- **Your goal**
Copies of all lines that contain "significant" are needed; take them from the data below.
= = = = =
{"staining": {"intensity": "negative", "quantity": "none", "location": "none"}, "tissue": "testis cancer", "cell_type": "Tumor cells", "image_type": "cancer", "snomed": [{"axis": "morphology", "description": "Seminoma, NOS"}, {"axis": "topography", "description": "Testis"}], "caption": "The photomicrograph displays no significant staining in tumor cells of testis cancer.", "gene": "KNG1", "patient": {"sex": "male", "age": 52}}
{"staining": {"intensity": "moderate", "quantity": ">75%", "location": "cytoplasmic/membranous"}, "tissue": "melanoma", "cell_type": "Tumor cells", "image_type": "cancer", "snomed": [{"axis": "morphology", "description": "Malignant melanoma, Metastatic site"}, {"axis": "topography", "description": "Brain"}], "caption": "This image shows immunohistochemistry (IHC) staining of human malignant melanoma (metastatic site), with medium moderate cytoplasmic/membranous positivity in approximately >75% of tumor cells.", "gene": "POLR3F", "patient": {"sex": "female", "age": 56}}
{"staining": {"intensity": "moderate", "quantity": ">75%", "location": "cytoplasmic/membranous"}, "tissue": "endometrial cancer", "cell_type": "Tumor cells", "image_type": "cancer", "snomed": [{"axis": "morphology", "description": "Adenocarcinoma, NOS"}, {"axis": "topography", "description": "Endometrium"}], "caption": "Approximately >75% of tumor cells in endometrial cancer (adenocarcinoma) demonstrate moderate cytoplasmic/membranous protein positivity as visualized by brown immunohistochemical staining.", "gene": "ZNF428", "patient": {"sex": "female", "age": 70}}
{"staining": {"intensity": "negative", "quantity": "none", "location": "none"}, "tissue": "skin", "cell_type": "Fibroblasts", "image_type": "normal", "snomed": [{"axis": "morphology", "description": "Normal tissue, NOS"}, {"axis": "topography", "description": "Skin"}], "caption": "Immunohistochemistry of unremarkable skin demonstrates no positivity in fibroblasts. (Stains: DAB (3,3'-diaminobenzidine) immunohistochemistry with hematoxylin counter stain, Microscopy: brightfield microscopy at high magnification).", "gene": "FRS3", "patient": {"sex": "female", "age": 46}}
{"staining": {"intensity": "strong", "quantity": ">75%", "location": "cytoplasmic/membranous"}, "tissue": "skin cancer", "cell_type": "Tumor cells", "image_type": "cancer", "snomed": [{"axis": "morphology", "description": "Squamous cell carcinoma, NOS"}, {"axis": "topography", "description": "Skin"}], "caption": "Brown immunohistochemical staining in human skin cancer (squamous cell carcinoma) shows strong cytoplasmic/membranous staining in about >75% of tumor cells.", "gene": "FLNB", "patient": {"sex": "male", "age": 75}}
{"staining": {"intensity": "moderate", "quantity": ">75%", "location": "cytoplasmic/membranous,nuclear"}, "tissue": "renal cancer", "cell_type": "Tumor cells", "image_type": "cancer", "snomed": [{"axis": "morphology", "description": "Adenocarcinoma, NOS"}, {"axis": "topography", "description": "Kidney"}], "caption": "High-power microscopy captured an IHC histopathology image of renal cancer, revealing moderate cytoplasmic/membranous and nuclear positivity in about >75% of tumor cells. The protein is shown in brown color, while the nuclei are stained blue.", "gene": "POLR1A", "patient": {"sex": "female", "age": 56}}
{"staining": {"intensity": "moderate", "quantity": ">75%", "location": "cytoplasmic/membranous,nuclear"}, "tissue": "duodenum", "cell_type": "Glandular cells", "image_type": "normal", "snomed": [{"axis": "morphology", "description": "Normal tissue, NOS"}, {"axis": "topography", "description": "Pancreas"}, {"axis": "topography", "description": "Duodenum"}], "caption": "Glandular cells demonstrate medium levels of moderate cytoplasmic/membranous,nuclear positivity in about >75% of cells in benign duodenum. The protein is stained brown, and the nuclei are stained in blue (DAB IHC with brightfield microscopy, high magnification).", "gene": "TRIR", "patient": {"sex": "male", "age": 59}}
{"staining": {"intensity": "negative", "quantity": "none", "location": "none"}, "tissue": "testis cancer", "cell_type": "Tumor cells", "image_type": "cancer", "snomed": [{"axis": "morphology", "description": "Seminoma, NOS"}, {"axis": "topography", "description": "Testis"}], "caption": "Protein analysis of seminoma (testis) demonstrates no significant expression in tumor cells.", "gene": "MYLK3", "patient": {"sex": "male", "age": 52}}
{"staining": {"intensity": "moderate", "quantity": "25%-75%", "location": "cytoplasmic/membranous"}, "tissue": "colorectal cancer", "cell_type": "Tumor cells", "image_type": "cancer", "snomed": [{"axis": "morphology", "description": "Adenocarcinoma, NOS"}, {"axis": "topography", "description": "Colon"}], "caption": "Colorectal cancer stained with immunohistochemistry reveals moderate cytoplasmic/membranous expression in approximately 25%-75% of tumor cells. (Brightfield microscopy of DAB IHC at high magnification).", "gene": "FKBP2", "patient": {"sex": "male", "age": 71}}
= = = = =
- **Task solution**
{"staining": {"intensity": "negative", "quantity": "none", "location": "none"}, "tissue": "testis cancer", "cell_type": "Tumor cells", "image_type": "cancer", "snomed": [{"axis": "morphology", "description": "Seminoma, NOS"}, {"axis": "topography", "description": "Testis"}], "caption": "The photomicrograph displays no significant staining in tumor cells of testis cancer.", "gene": "KNG1", "patient": {"sex": "male", "age": 52}}
{"staining": {"intensity": "negative", "quantity": "none", "location": "none"}, "tissue": "testis cancer", "cell_type": "Tumor cells", "image_type": "cancer", "snomed": [{"axis": "morphology", "description": "Seminoma, NOS"}, {"axis": "topography", "description": "Testis"}], "caption": "Protein analysis of seminoma (testis) demonstrates no significant expression in tumor cells.", "gene": "MYLK3", "patient": {"sex": "male", "age": 52}}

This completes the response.